** Opening SOURCE DATA block **

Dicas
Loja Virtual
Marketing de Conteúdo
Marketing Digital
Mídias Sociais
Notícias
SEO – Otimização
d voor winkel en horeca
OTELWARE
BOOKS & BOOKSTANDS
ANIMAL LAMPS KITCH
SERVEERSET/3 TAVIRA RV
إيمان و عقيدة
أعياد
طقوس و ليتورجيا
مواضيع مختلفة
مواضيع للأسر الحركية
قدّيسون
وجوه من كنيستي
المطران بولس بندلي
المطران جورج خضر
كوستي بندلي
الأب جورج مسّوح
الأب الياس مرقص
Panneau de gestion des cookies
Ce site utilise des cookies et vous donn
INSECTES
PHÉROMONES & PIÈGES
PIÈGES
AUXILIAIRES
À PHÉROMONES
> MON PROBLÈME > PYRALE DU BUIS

** Closing SOURCE DATA block **
** Opening SOURCE DATA block **

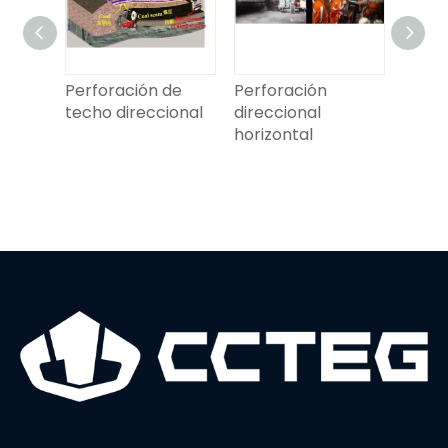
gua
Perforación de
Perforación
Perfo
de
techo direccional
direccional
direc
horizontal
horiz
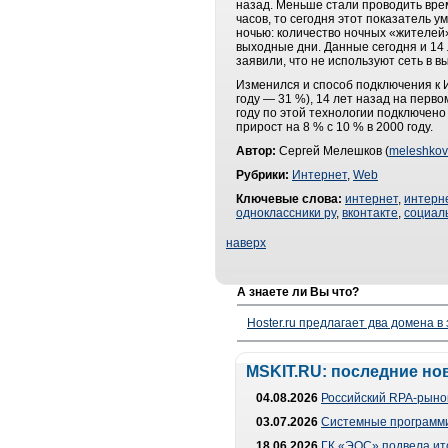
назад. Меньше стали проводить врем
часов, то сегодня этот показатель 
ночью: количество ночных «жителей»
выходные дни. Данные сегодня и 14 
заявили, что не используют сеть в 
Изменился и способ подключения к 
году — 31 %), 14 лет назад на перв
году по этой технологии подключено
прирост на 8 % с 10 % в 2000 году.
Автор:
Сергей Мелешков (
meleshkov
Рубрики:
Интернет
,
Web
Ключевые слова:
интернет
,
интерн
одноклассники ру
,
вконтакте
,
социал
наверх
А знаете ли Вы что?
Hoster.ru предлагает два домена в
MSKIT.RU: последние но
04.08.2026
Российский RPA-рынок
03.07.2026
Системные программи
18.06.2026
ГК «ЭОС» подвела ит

** Closing SOURCE DATA block **

_PROBLEM DETAILS:_ Render as a Markdown table with the columns Row and Line the text starting at the line that contains "назад. Меньше стали проводить врем" and stopping after the line that contains "А знаете ли Вы что?", both ends included. Number each row and omit any blank lines.

_RESPONSE:_
| Row | Line |
|---|---|
| 1 | назад. Меньше стали проводить врем |
| 2 | часов, то сегодня этот показатель  |
| 3 | ночью: количество ночных «жителей» |
| 4 | выходные дни. Данные сегодня и 14  |
| 5 | заявили, что не используют сеть в  |
| 6 | Изменился и способ подключения к  |
| 7 | году — 31 %), 14 лет назад на перв |
| 8 | году по этой технологии подключено |
| 9 | прирост на 8 % с 10 % в 2000 году. |
| 10 | Автор: |
| 11 | Сергей Мелешков ( |
| 12 | meleshkov |
| 13 | Рубрики: |
| 14 | Интернет |
| 15 | , |
| 16 | Web |
| 17 | Ключевые слова: |
| 18 | интернет |
| 19 | , |
| 20 | интерн |
| 21 | одноклассники ру |
| 22 | , |
| 23 | вконтакте |
| 24 | , |
| 25 | социал |
| 26 | наверх |
| 27 | А знаете ли Вы что? |